Jika ke-18 nilai-nilai tersebut diaplikasikan oleh para politikus, maka mereka akan menjadi sosok yang begitu disegani, dieluk-elukkan, dipuji, dan tentu paling penting akan menjadi panutan anak muda, karena telah menyuguhkan sikap mendidik dan mencerdaskan serta mencerahkan.
Elegan dan Bermartabat
Dalam teks Hindu, yakni Ramayana dan Mahabarata yang merupakan Itihasa atau sejarah yang memang benar-benar terjadi tampaknya perlu menjadi landasan dalam mengambil teori dan mencoba menunjukkan implementasi perpolitikan di bumi Nusantara.
Dalam kisah Ramayana, bagaimana Sri Rama dan Laksmana begitu dipuja oleh rakyatnya karena mampu menunjukkan sikap ideal seorang pemimpin. Nilai-nilai kepemimpinannya begitu termasyur di dunia ketika itu yang kemudian dikenal dengan "Asta Brata".
Dalam epos Mahabarata, bagaimana para Pandawa menjadi sosok-sosok yang begitu dikagumi. Kebijaksanaan Raja Yudistira adalah satu hal dapat dijadikan contoh. Bahkan musuh dianggapnya teman terbaik ketika sedang dalam suasana peperangan.
Jika ditelusuri kembali, hal itu dikenal dengan "karakter". Para tokoh dalam kedua epos tersebut seakan menyuguhkan hal begitu luar biasa dan mendidik, sehingga sering dipakai acuan sastra dalam pelaksanaan kepemimpinan era saat ini.
Selanjutnya, jika ditarik benang merah dan dibandingkan dengan para politikus saat ini. Dapat diperkirakan akan muncul kata-kata bahwa saya adalah manusia biasa. Tidak luput dari kesalahan. Saya tidaklah seperti para tokoh dalam epos-epos tersebut yang merupakan reinkarnasi Tuhan dan Dewata.

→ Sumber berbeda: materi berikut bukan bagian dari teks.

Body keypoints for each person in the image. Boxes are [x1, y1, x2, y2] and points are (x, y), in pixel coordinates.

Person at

Hal tersebut sangat benar. Tetapi yang perlu dipahami adalah saat ini mereka (politikus) merupakan para tokoh (orang besar). Langkah orang besar akan ditiru oleh orang kecil. Jika berbuat kebenaran maka hal itu akan ditiru semua pihak, begitu sebalikya, sedikit saja salah maka akan timbul cibiran dan cacian serta menimbulkan ketindakpercayaan.
Maka, sangatlah diperlukan suguhan perpolitikan yang mendidik dan bernilai karakter agar para anak muda sebagai manusia pewaris pembangunan (humans development) di masa mendatang tidak terus acuh dan apatis, namun mampu menjadi agen perubahan (agent of change).

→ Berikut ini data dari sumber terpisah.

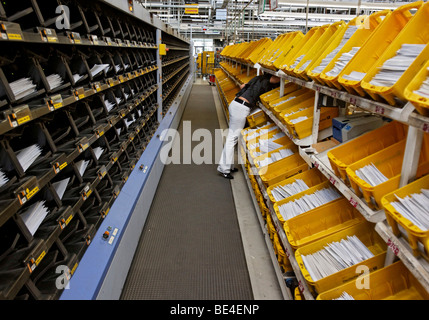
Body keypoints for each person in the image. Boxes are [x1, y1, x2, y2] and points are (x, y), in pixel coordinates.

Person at [217, 73, 281, 179]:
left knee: (233, 138)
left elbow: (242, 86)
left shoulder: (257, 78)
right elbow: (276, 79)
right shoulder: (268, 80)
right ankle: (224, 169)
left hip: (236, 104)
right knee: (232, 139)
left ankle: (229, 166)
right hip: (241, 108)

Karena itu, Gubernur Bali Made Mangku Pastika menyampaikan tiga pesan kepada dua pasangan calon kepala daerah yang berkompetisi dalam Pilkada Bali agar dapat mengikuti perhelatan politik itu dengan elegan dan bermartabat dengan menghindari tiga hal yakni politik uang, kekerasan dan kampanye hitam.
?Jangan hanya karena pilkada, beda pilihan, bisa menyebabkan perpecahan dan putusnya `menyama braya? (persaudaraan). Para politisi harus memberikan contoh atau teladan untuk menunjukkan kepada dunia bahwa hajatan politik di sini sejuk dan happy-happy saja," katanya.

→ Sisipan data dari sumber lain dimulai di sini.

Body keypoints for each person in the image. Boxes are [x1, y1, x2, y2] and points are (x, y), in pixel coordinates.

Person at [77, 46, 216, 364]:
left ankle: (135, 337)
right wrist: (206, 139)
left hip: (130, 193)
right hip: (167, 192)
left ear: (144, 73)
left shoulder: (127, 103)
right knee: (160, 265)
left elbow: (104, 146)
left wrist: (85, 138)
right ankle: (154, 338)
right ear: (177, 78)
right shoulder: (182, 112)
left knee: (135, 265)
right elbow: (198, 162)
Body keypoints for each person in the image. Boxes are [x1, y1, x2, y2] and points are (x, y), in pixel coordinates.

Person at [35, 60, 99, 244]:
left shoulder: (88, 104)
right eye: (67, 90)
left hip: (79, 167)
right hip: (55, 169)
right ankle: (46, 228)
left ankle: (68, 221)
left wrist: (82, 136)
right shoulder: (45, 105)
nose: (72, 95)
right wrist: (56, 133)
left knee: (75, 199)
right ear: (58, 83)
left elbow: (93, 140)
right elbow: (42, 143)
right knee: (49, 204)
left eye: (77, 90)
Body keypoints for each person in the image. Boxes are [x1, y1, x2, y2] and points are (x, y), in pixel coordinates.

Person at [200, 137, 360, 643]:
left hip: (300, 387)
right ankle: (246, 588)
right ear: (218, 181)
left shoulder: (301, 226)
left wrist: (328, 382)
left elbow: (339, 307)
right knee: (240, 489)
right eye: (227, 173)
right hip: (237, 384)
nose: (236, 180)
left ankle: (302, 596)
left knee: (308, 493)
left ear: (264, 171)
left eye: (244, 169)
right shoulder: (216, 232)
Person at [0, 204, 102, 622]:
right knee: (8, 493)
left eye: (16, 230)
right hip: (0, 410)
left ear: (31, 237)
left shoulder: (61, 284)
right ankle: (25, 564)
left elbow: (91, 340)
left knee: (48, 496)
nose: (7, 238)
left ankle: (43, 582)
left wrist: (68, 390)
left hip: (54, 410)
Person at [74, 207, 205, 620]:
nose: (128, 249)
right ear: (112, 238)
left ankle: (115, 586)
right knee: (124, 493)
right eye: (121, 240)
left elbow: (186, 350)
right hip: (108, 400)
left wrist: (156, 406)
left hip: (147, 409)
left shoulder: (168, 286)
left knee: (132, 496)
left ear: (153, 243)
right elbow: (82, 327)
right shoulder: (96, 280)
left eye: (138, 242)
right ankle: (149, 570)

Ya, jangan salahkan penonton yang mencemooh dan melempari seorang yang hanya mengaku penari (gadungan) karena menarikan sesuatu yang tidak sopan dan senonoh di atas panggung, tetapi salahkanlah penari bersangkutan karena seenaknya saja berlenggak-lenggok menampikan tarian aneh, karena memang sebenarnya dia tidak memiliki kualifikasi sebagai seorang penari profesional.
----------------
*) Penulis adalah Ketua Dewan Pimpinan Kabupaten (DPK) Perhimpunan Anak muda Hindu (Peradah) Buleleng.